Sonsuz Yaşam Veriyor:


“Koyunlarım sesimi işitirler. Ben onları tanırım, onlar da beni izlerler. Ben onlara sonsuz yaşam veririm. Hiçbir zaman mahvolmayacaklar” (Yuhanna 10:27:28).


Baba’ya Denk:


“Ben ve Baba biriz” (Yuhanna 10:30). “...Beni görmüş olan Baba’yı görmüştür... Bana iman edin, ben Baba’dayım. Baba da bendedir. Hiç değilse bu işlerden dolayı iman edin” (Yuhanna 14:8-11).


Kendisine Secde ve İbadet Edilmesini Kabul Ediyor:


Mesih’in, kendisine yapılan tapınma ve secdeleri kabul ettiğine şüphe yoktur. Halbuki, yaratılmışın bunu yapması caiz değildir.
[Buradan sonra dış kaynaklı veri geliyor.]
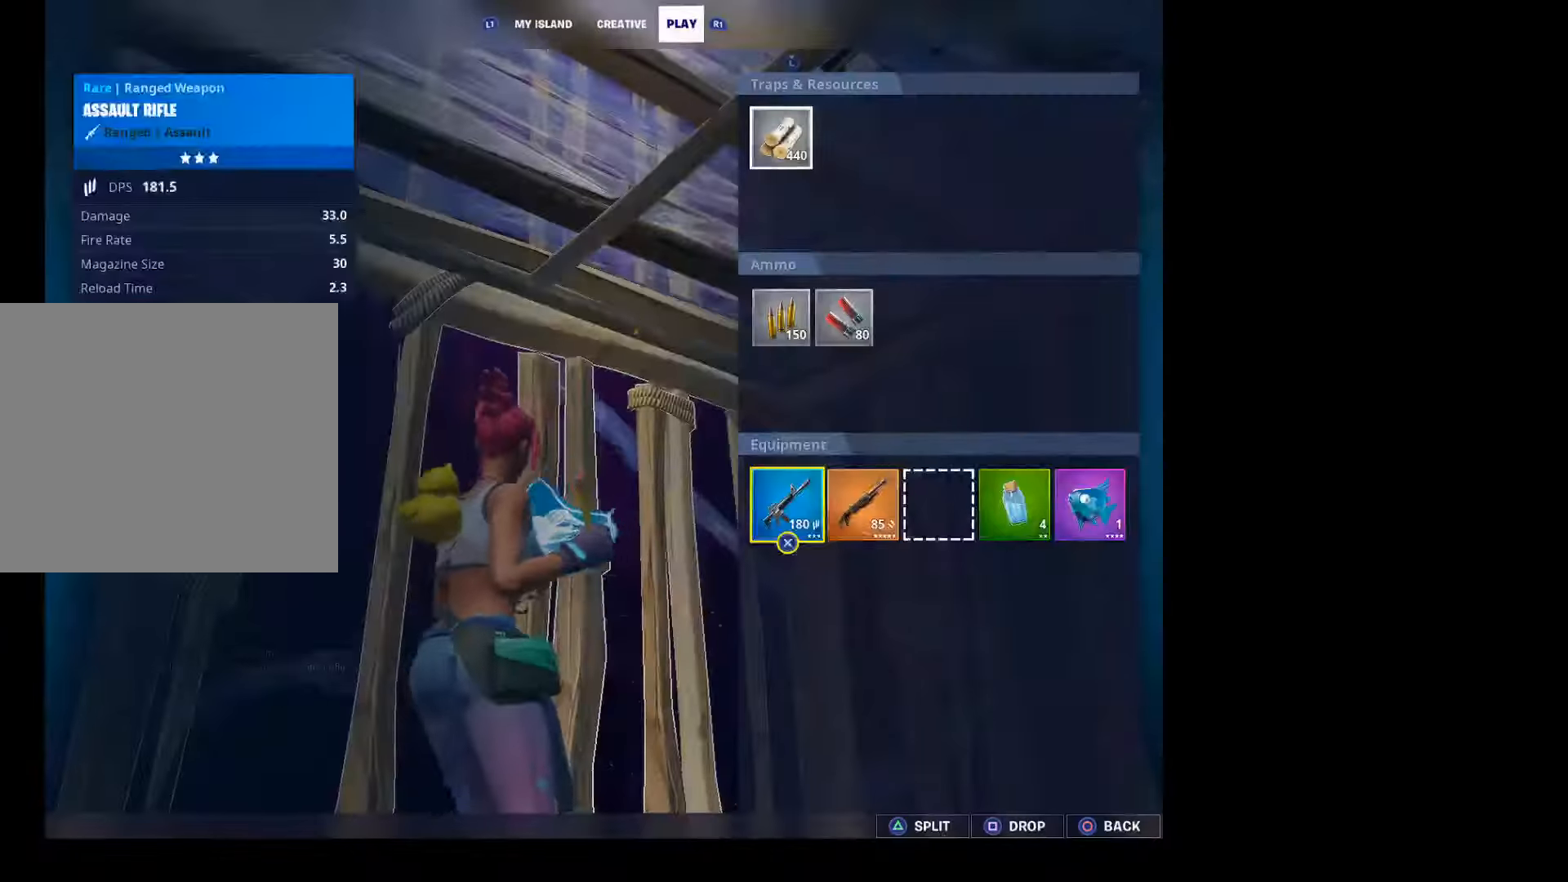
{"buttons": [], "left_stick": "center", "right_stick": "center", "events": [[66, "left_stick", "right"], [200, "CROSS", "down"], [200, "left_stick", "center"], [300, "left_stick", "left"], [333, "CROSS", "up"], [366, "CROSS", "down"], [433, "left_stick", "center"], [500, "CROSS", "up"]]}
Anadan doğma kör adamla arasında geçen şu konuşmayı dinleyelim: “İsa, ... ‘Sen İnsanoğlu’na iman ediyor musun?’ diye sordu. Adam şu cevabı verdi: ‘Efendim, O kimdir? Söyle de, kendisine iman edeyim.’ İsa, ‘O’nu gördün. Şimdi seninle konuşan O’dur’ dedi. Adam, ‘Rab, iman ediyorum’ diyerek İsa’ya tapındı ” (Yuhanna 9:35-38).
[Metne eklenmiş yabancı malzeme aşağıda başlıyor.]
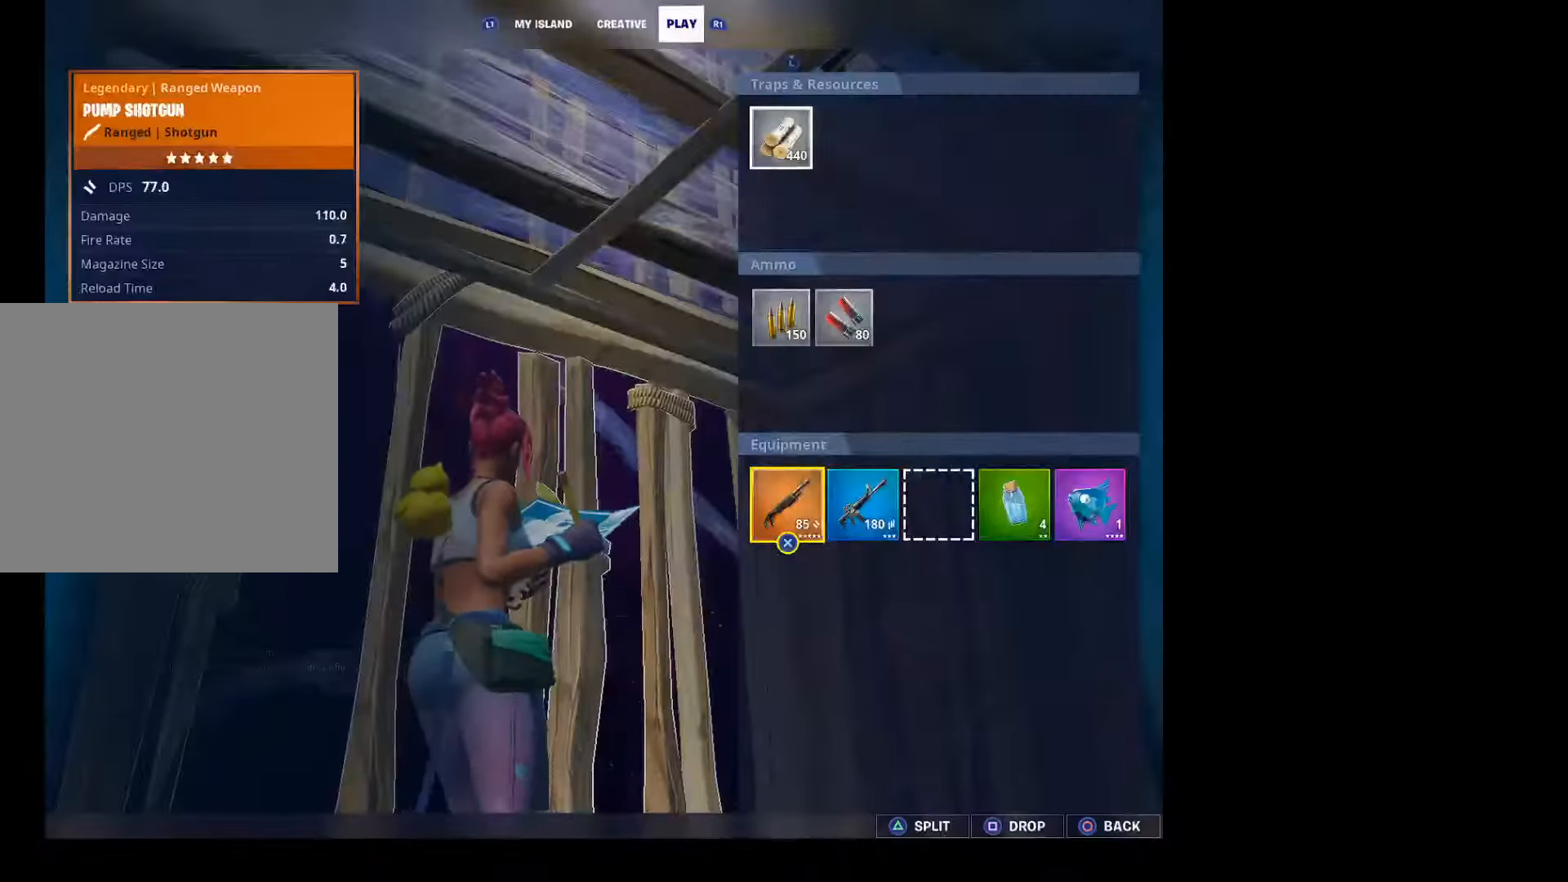
{"buttons": ["CROSS"], "left_stick": "down", "right_stick": "center", "events": [[33, "CIRCLE", "down"], [200, "CIRCLE", "up"], [266, "left_stick", "down"], [266, "right_stick", "down-left"], [433, "right_stick", "center"], [500, "CROSS", "down"]]}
c) Öğrencilerin Tanıklıkları:


O’nun yüceliğini gözleriyle gören öğrencilerin tanıklıkları en ufak bir şüpheye yer vermeyecek kadar açık ve kesindir. Örnek olarak, yalnızca üçünü aktarıyoruz.


Tomas:


Bu öğrenci dirilişten sonra elindeki çivi izlerine dokunup mızrak ile delinmiş böğrüne elini koyunca, “Rab’bim, Tanrım”diyerek tapındı (Yuhanna 20:28).


Yuhanna:


“...Biz Gerçek Olan’dayız, O’nun Oğlu İsa Mesih’teyiz. Kendisi Gerçek Tanrı ve Sonsuz yaşamdır” (1. Yuhanna 5:20).


Pavlus:


Bu elçi vaazında şöyle der: “...Mesih de bedence onlardandır. O, her şeyin üzerinde hüküm süren, sonsuza dek övülecek Tanrı’dır”(Romalılar 9:5).


IX KUTSAL ÜÇLÜK İNANCI


Mesih İnanlıları Allah’ın görülen, dokunulabilen veya duygularla algılanabilen maddi bir nesne değil, diri bir kişi olduğuna inanırlar.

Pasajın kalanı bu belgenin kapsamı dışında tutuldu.